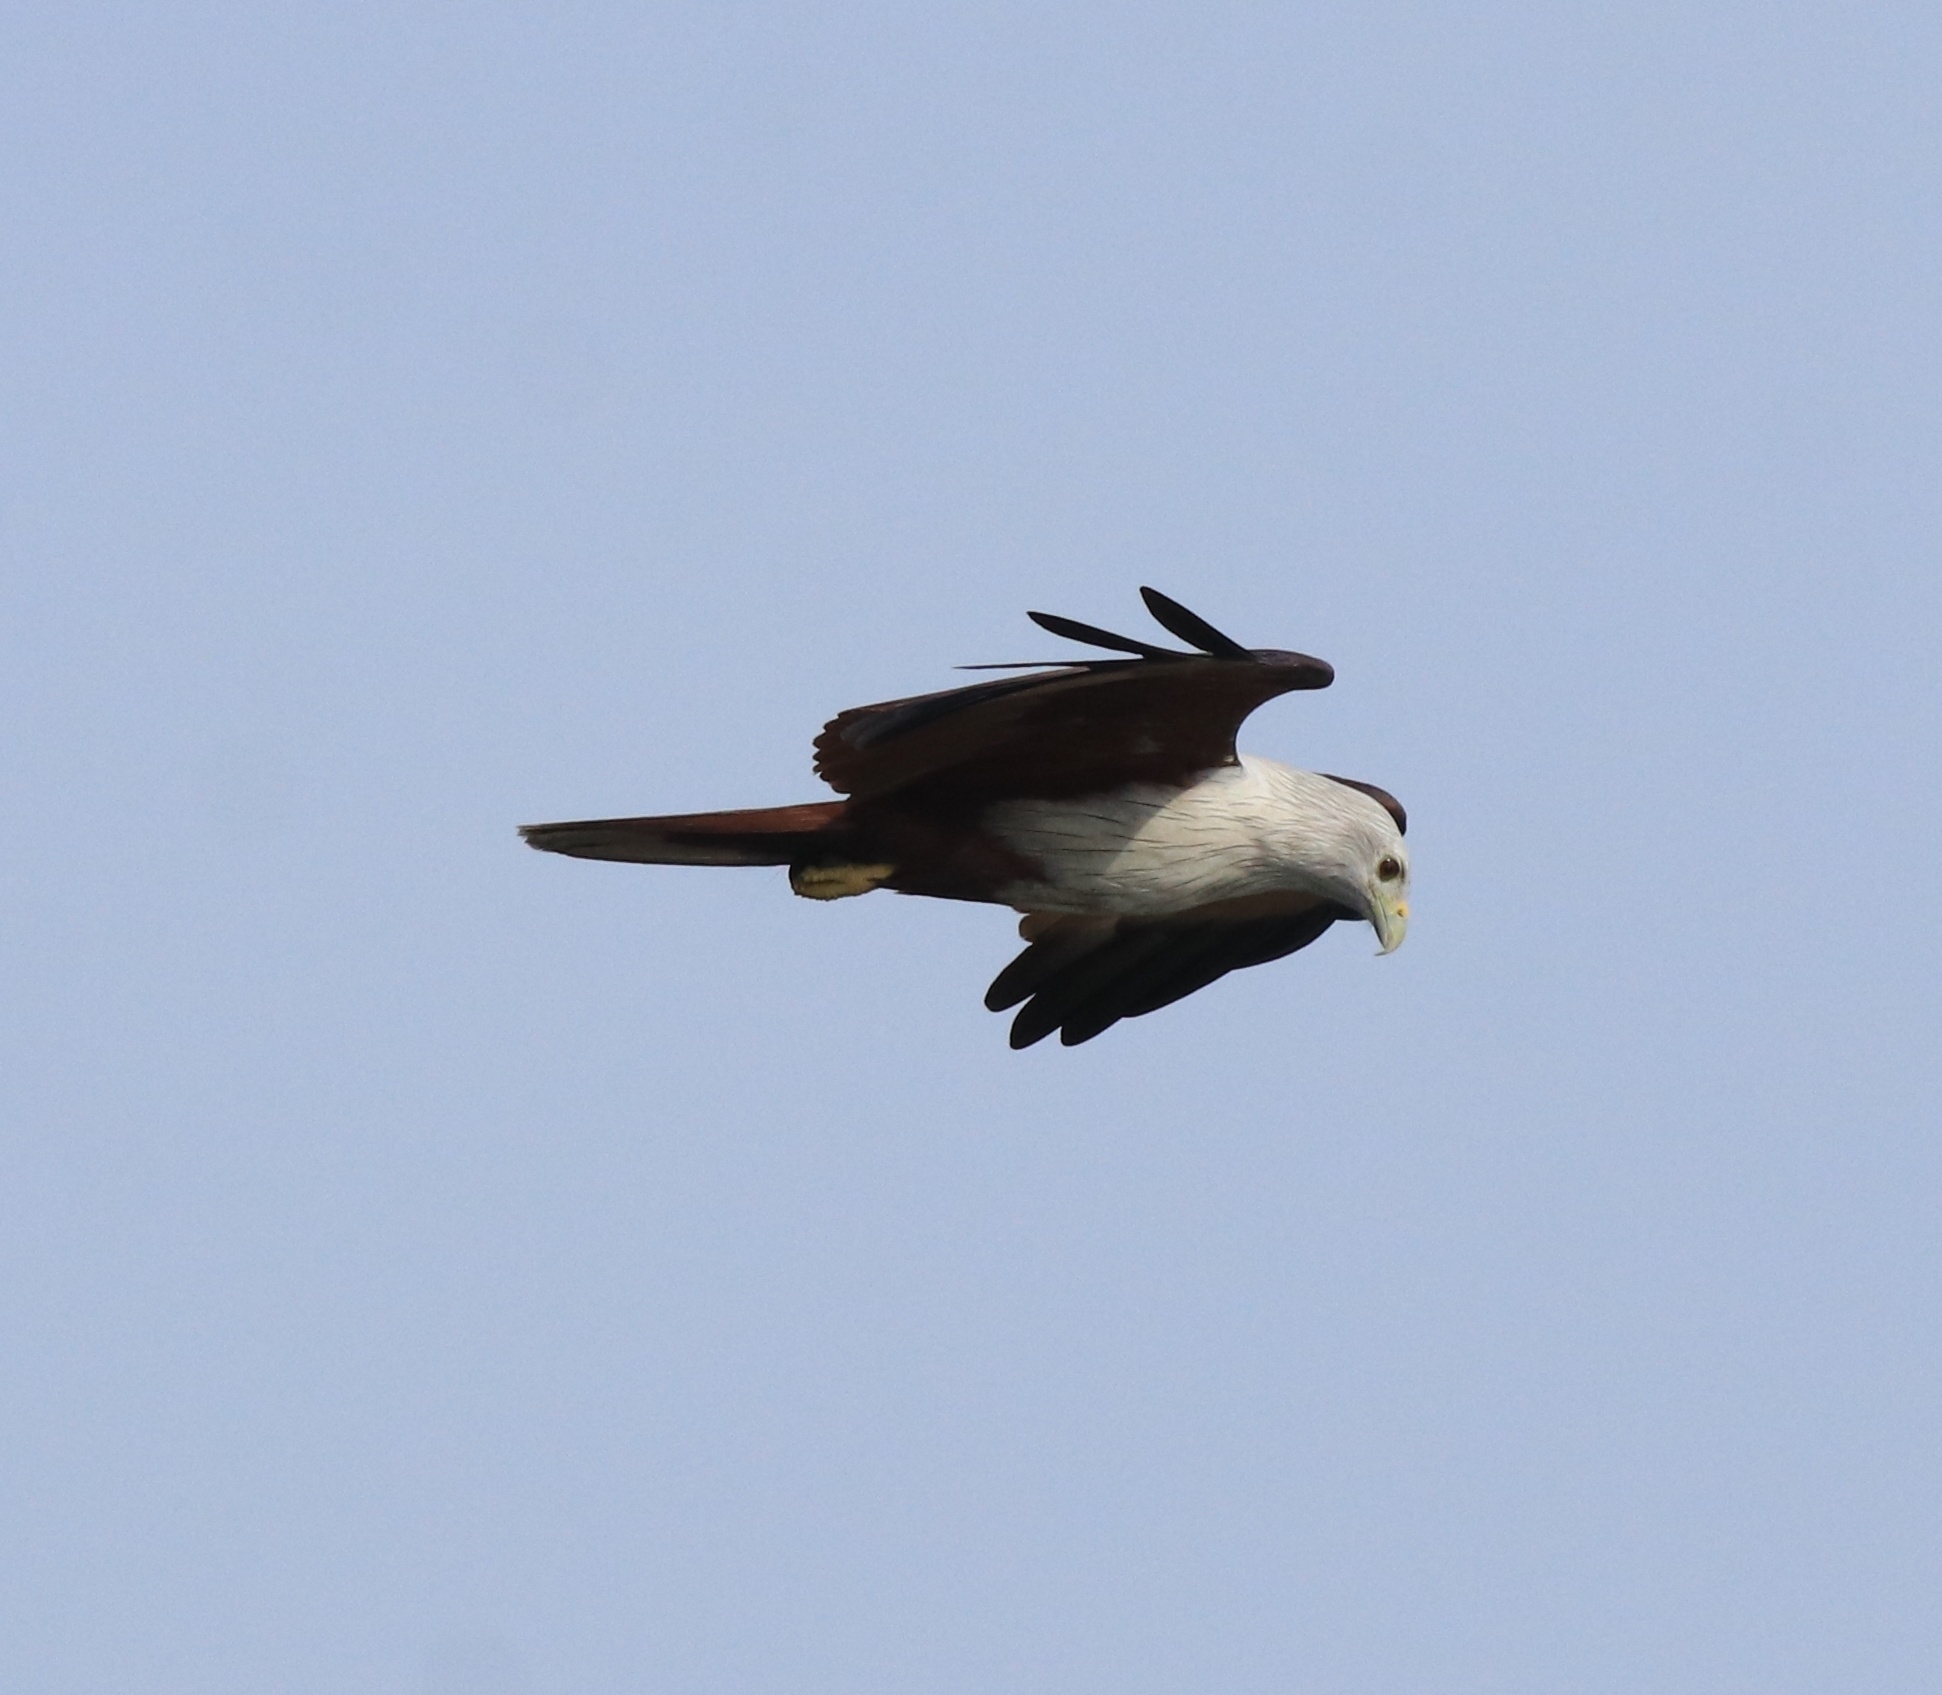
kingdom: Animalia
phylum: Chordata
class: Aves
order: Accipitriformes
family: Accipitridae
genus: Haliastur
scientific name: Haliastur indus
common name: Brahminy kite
# # # #
**Aim**
Arrange every line of the listing above as a Markdown table with two columns, Row and Line, numbering the lines and skipping any blank ones. Leave the pictures out.

**Exercise result**
| Row | Line |
|---|---|
| 1 | kingdom: Animalia |
| 2 | phylum: Chordata |
| 3 | class: Aves |
| 4 | order: Accipitriformes |
| 5 | family: Accipitridae |
| 6 | genus: Haliastur |
| 7 | scientific name: Haliastur indus |
| 8 | common name: Brahminy kite |